=== REQUIRED ACTIONS ===
- a) List each distinct chemical formula written in the carbon dioxide passage, in the order each first appears.
- b) Reproduce the carbon dioxide passage word for word from "So what's the" up to and including "will consume energy.".

=== SELECTED TEXT ===
* * *
This reaction is simply a bond dissociation (specifically, a carbon-oxygen covalent double bond is broken). We can look up the enthalpy change associated with it. From a table of values on Wikipedia, we find in the row for carbon dioxide that this reaction has an enthalpy change of $\mathrm{+532\ kJ\ mol^{-1}}$ at $\mathrm{298\ K}$. The proposed reaction is therefore heavily endothermic. That is to say, it must absorb energy. Interestingly, it's true that the extreme strength of the bond in carbon monoxide has a measurable effect, making this process more favourable than expected. However, it is still overall extremely unfavourable, and therefore requires a large input of energy. I stress that this is unavoidable, no matter how fancy your machine - if the end result is the reaction stated above, then you must pay the energy cost somehow.

Part of the problem, though, is that we have monoatomic oxygen as a product, which is a very reactive, high energy species - it doesn't actually exist except in special conditions. A simple adjustment therefore is to have molecular dioxygen, $\ce{O2}$ (the kind in the atmosphere that you breathe). The reaction then becomes:

$$\ce{2 CO2(g) -> 2 CO(g) + O2(g)}$$

So what's the enthalpy change associated with this reaction? Looking up another table, this turns out to be $\mathrm{+283\ kJ\ mol^{-1}}$ at $\mathrm{298\ K}$. Again, this reaction is endothermic, though much less so than the first one. Regardless, once more this reaction is an energy sink.

If you want more visceral confirmation of this fact, consider the following. It is well known that pure carbon monoxide burns in an oxygen atmosphere. The reaction is self-sustaining and releases considerable heat. If you pay close attention, the reaction in the video is the exact inverse of the second equation. By chemical thermodynamics, if the combustion of $\ce{CO}$ to $\ce{CO2}$ releases heat, then it is necessarily true that cleaving $\ce{CO2}$ to form $\ce{CO}$ and $\ce{O2}$ will consume energy.
* * *
=== DATA BELOW ===
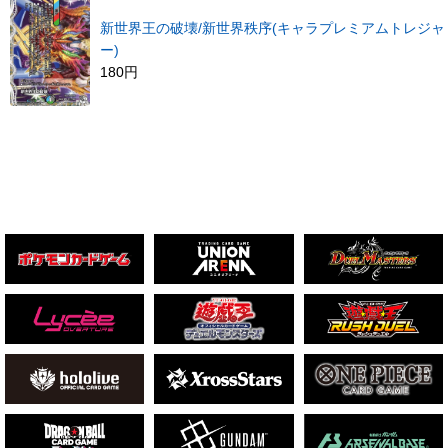
新世界王の破壊/新世界秩序(キャラプレミアムトレジャ
ー)
180円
* * *
=== RESULTS FOR EACH TASK ===
- a) O2, CO2, CO

- b)
So what's the enthalpy change associated with this reaction? Looking up another table, this turns out to be $\mathrm{+283\ kJ\ mol^{-1}}$ at $\mathrm{298\ K}$. Again, this reaction is endothermic, though much less so than the first one. Regardless, once more this reaction is an energy sink.

If you want more visceral confirmation of this fact, consider the following. It is well known that pure carbon monoxide burns in an oxygen atmosphere. The reaction is self-sustaining and releases considerable heat. If you pay close attention, the reaction in the video is the exact inverse of the second equation. By chemical thermodynamics, if the combustion of $\ce{CO}$ to $\ce{CO2}$ releases heat, then it is necessarily true that cleaving $\ce{CO2}$ to form $\ce{CO}$ and $\ce{O2}$ will consume energy.